Três dias depois, em 10 de fevereiro, ao chegar ao trabalho, Vanessa manda sua localização a Caio, demonstrando, conforme os dados, que ela se sentia na obrigação de informá-lo onde estava e o que fazia.
“Há registros de intensa atividade envolvendo troca de senhas, acessos, compartilhamento de dados, alertas de segurança e interrupções de compartilhamento no período compreendido entre os dias 04 e 11 de fevereiro de 2025, com maior concentração entre os dias 07 e 11.”
O estopim ocorreu em 11 de fevereiro, quando Caio manipulou redes sociais e imagens a fim de denegrir a vítima, publicando em site pornográfico e em sua página no Instagram fotos de Vanessa nua e com hematomas.
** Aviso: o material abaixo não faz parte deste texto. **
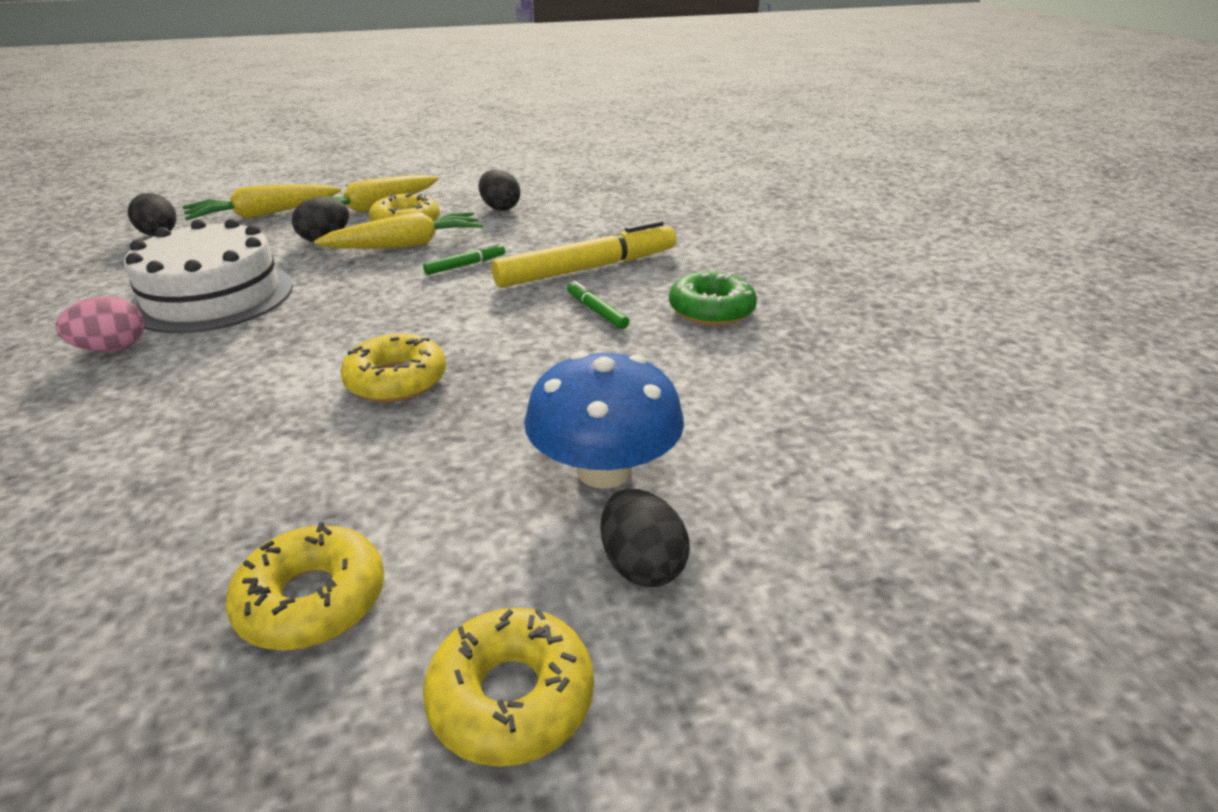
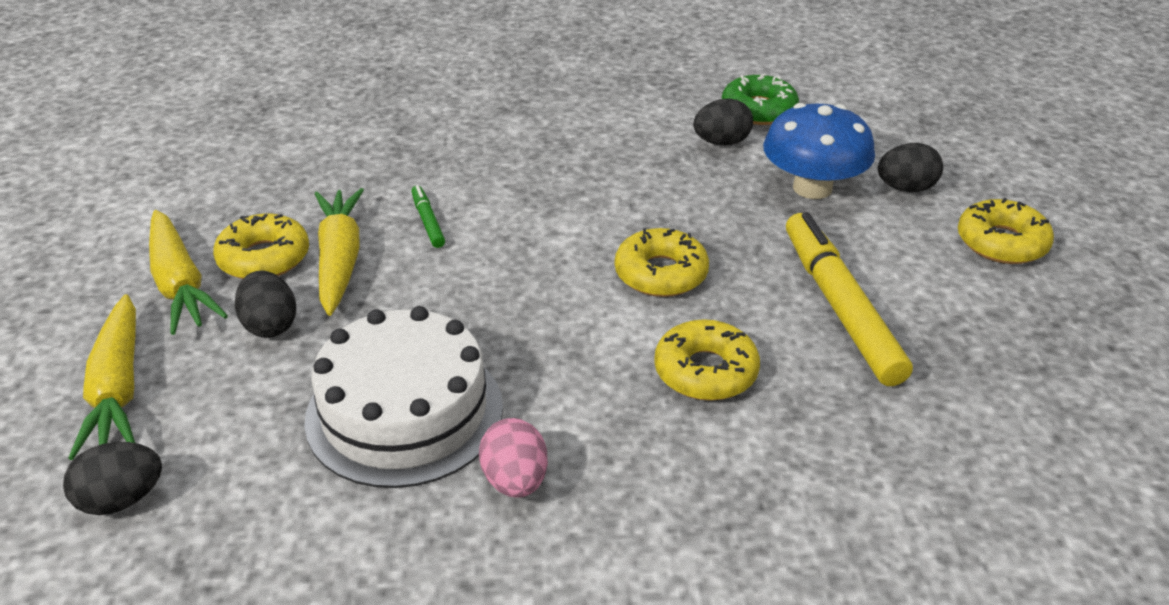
camera: 75 degrees left, 5 degrees up
yellow donut [226,522,384,650] -> yellow donut moved to [654,319,760,401]
black egg [479,169,520,211] -> black egg moved to [693,98,753,146]
yellow marker [491,220,676,288] -> yellow marker moved to [786,212,913,386]
green marker [567,281,629,329] -> none
green donut [669,271,757,326] -> green donut moved to [722,74,799,125]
Segundo ele, ela o havia enganado e seria atriz de conteúdo adulto desde os 19 anos de idade. A investigação descobriu que o próprio réu tirou as fotos da vítima e as postou no portal de cunho sexual.
“Não há qualquer dúvida que os fatos retromencionados, referentes aos crimes de perseguição e de violação da intimidade ocorreram em concurso material com o crime de violência psicológica, uma vez que, diante do constrangimento, da humilhação, da manipulação e da limitação do direito de ir e vir aqui narrados, houve como resultado o dano emocional.”
Somente depois dessa exposição é que Vanessa procurou a Deam (Delegacia Especializada de Atendimento à Mulher) para denunciar Caio e tentar tirá-lo de sua casa. A uma amiga, a jornalista relatou o que classificou como “show de horrores”. “Então eu consegui tirar meus computadores, tirei meu celular. Fui mantida em cárcere privado ontem, foi assim um festival de horrores. O cara me chamou de atriz pornô desde 19 anos.”
Nesse mesmo dia, 11 de fevereiro, o réu “privou a liberdade da vítima, mediante cárcere privado, mantendo-a sob seu controle na residência do casal, pegando e desligando o aparelho celular dela, de modo a impedir comunicação com terceiros, sendo que ela só conseguiu sair após o acusado pegar no sono”, relata o documento do Gaeco.